**Tâche courte 1:**
Répondez, s'il vous plaît, aux questions suivantes sur l'extrait consacré à Tomorrowland :
(a) Quelle somme est accordée au festival ?
(b) À quelle position Jean-Yves Noyrey figurait-il sur la liste présentée par Laurent Wauquiez aux dernières régionales ?
(c) Quel montant et quelle durée prévoyait le plan d'investissement en neige de culture lancé en 2016 ?
**Tâche courte 2:** Poursuivez l'extrait consacré à Tomorrowland à partir de sa dernière phrase.

**Texte extrait:**
════

400 000 euros de la culture... pour la montagne ?
Surtout, se pose la question de l'utilisation des deniers publics : à l'heure où les subventions de nombreuses associations et institutions sont rognées dans la région, lâcher 400 000 euros pour un festival à la ligne éditoriale et artistique pour le moins discutable (euphémisme), qui revendique 25 millions de chiffre d'affaire pour son édition belge selon L'Écho, interpelle forcément et ne manquera pas de faire réagir ceux qui agissent concrètement pour la culture dans nos contrées.
Mais l'idée motrice de ce festival et de son soutien financier n'est sans doute pas à chercher du côté de la culture. Jean-Yves Noyrey, le maire de l'Alpe d'Huez, était en 33e position sur la liste des candidats présentés par Laurent Wauquiez aux dernières régionales : comme souvent avec le président de Région, les soupçons de clientélisme ne sont jamais loin.
Et comme beaucoup de stations de sports d'hiver, l'Alpe d'Huez est en difficulté et souffre d'une certaine désaffection. Le président de Région, sous l'influence de certains de ses proches (en particulier le discuté Gilles Chabert, conseiller général élu sur la liste Wauquiez, devenu son "conseiller montagne", mais aussi président du Syndicat national des moniteurs du ski français, ) est sensible aux demandes de ce secteur : il avait dès 2016 lancé un plan d'investissement en neige de culture de 200 millions d'euros sur six ans. Précisons que messieurs Noyrey et Chabert sont tous deux proches également, se côtoyant en particulier au sein de l'ESF, l'École du Ski Français. L'intérêt touristique et financier pour la commune a visiblement largement primé sur l'approche culturelle pour appâter le festival belge.
Pour revenir à Tomorrowland, on notera que lors de la dernière édition à Anvers de ce festival, le dancefloor s'est vidé lorsque les inventeurs du genre techno que sont Juan Atkins, Derrick May et Kevin Saunderson ont joué... Car Tomorrowland, c'est surtout le temple de l'EDM (ou eurodance), entièrement voué à la gloire de David Guetta, Calvin Harris, Tiësto et autres stars du même acabit, même si une récente ouverture s'est faite vers d'autres genres depuis que le grand public s'est entiché de la house et la techno. Aucune indication n'a été donnée à l'heure actuelle en ce qui concerne la programmation de jeunes artistes issus de la région sur les scènes du festival.

════

**Lignes:**

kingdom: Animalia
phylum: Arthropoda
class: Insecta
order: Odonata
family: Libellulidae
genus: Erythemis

════

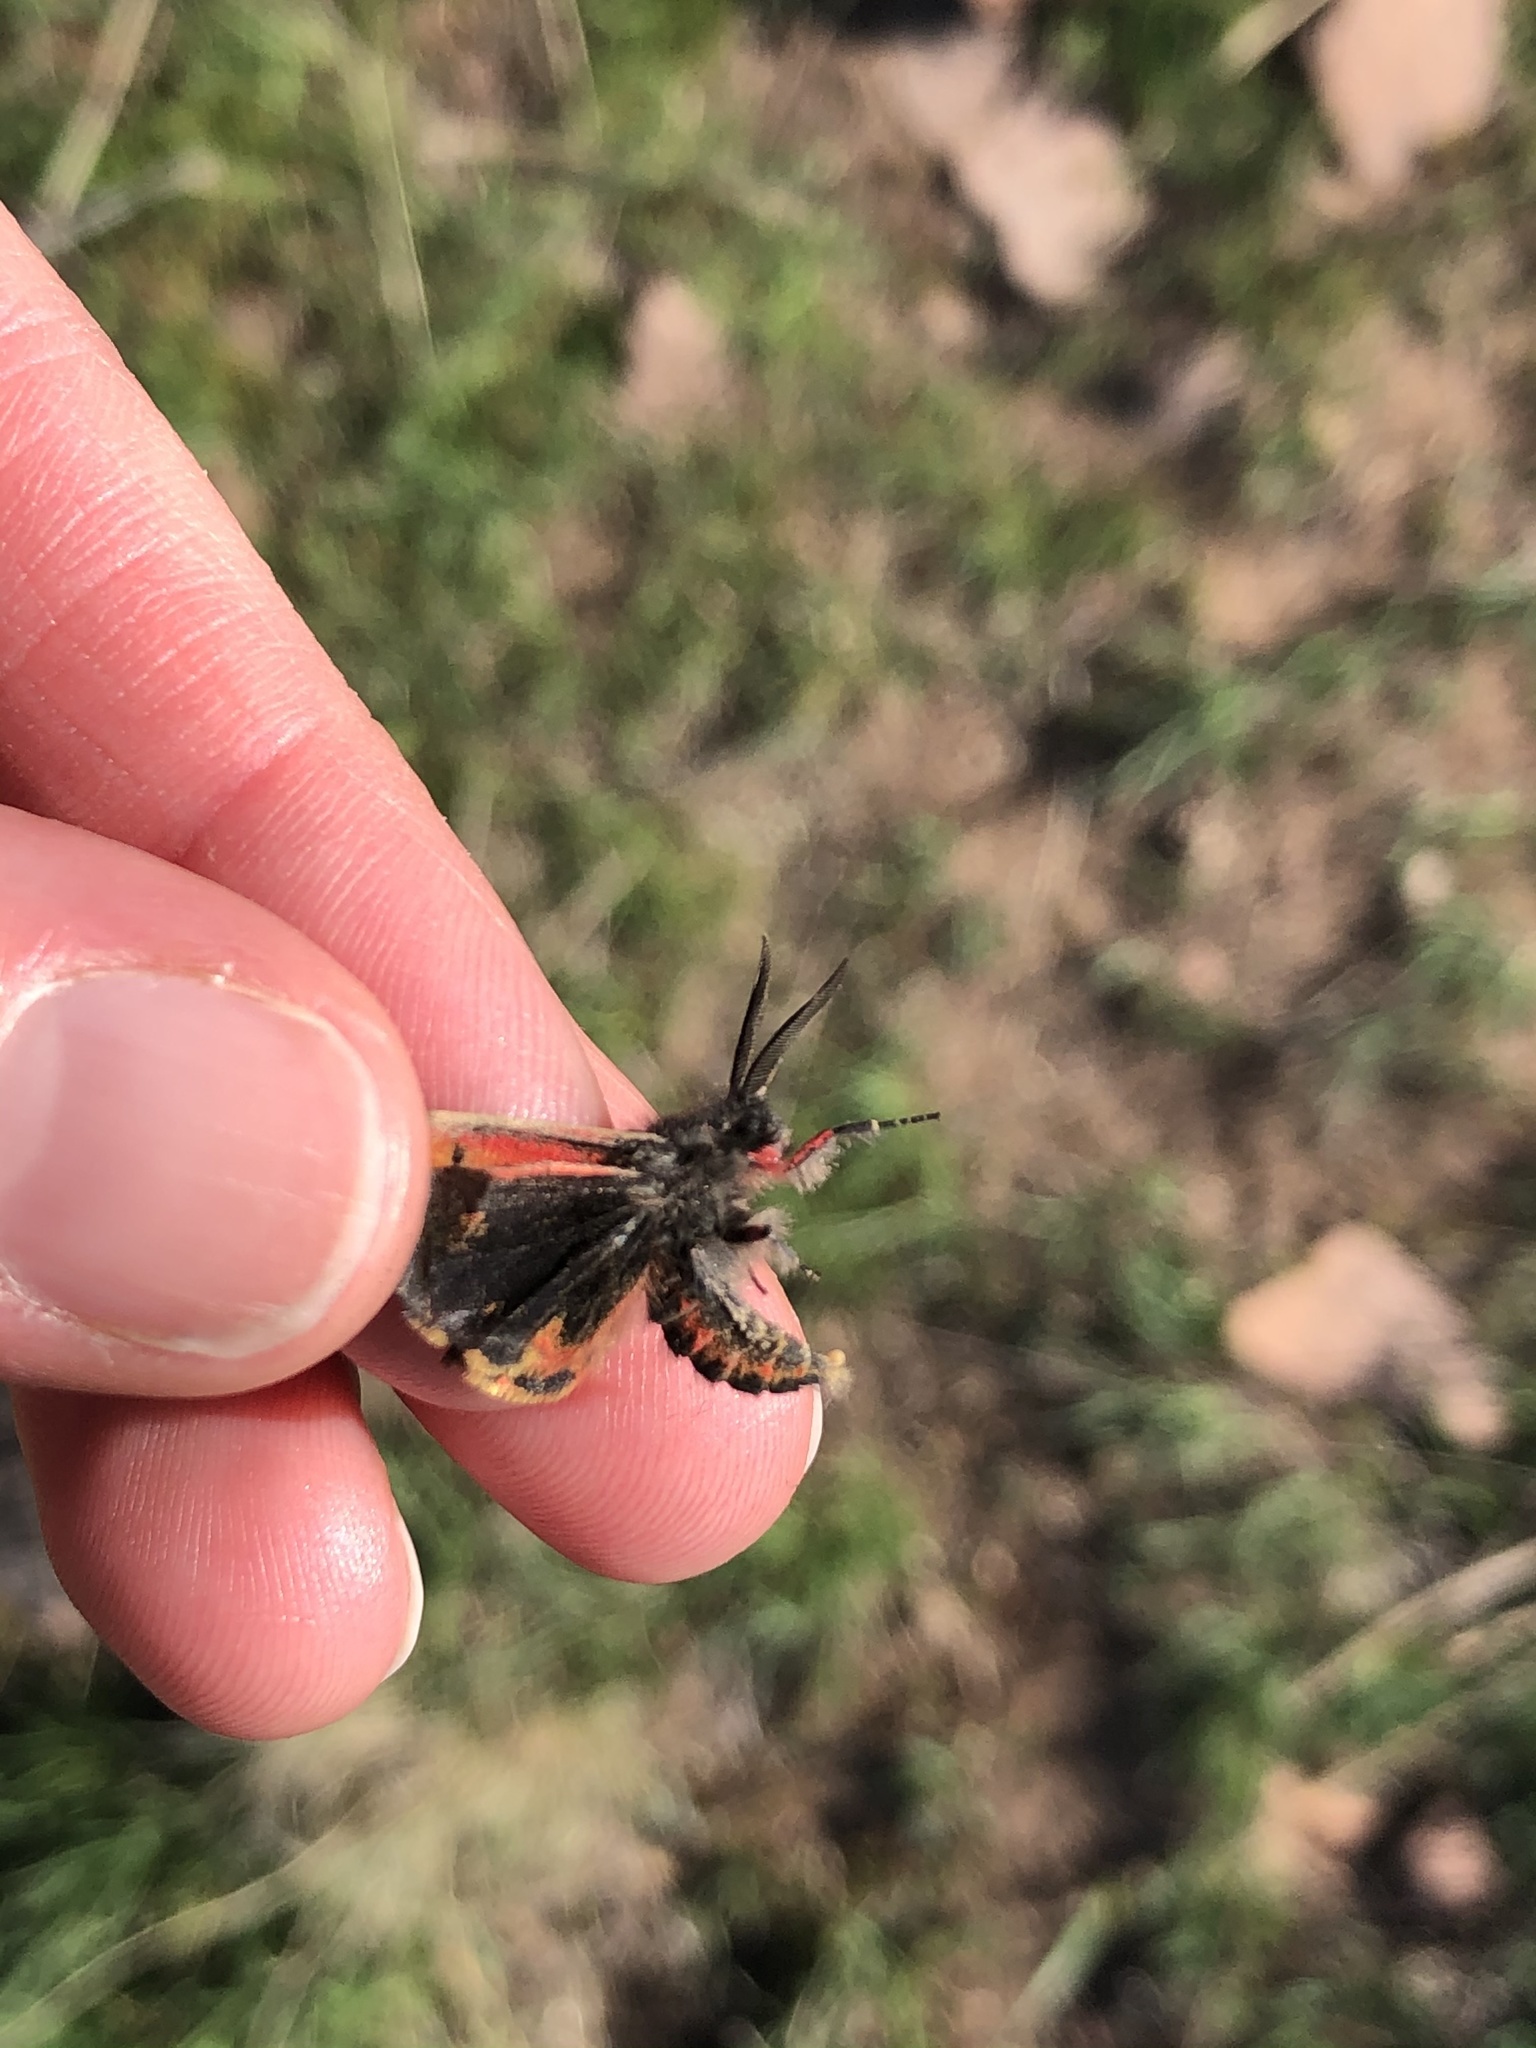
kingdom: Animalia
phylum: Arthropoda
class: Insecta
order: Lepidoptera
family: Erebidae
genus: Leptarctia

════

**Réponse finale 1:**
(a) 400 000 euros.
(b) En 33e position.
(c) 200 millions d'euros sur six ans.

**Réponse finale 2:**
Le président des Républicains a déclaré via son communiqué : « Tomorrowland Winter sera un événement culturel majeur du calendrier 2019 en Auvergne-Rhône-Alpes. Cette manifestation unique à l'échelle internationale s'inscrira également dans les priorités de la politique culturelle régionale et renforcera l'attractivité de la région pour la première édition hivernale du festival. Pour cette raison, la Région a tenu à être le premier financeur public de Tomorrowland. Avec plus de 360 festivals soutenus, dont 8 dépassant les 100 000 spectateurs, Auvergne-Rhône-Alpes se félicite de pouvoir accueillir les "People of Tomorrow" à l'Alpe d'Huez, l'une des stations les plus prestigieuses d'Europe. »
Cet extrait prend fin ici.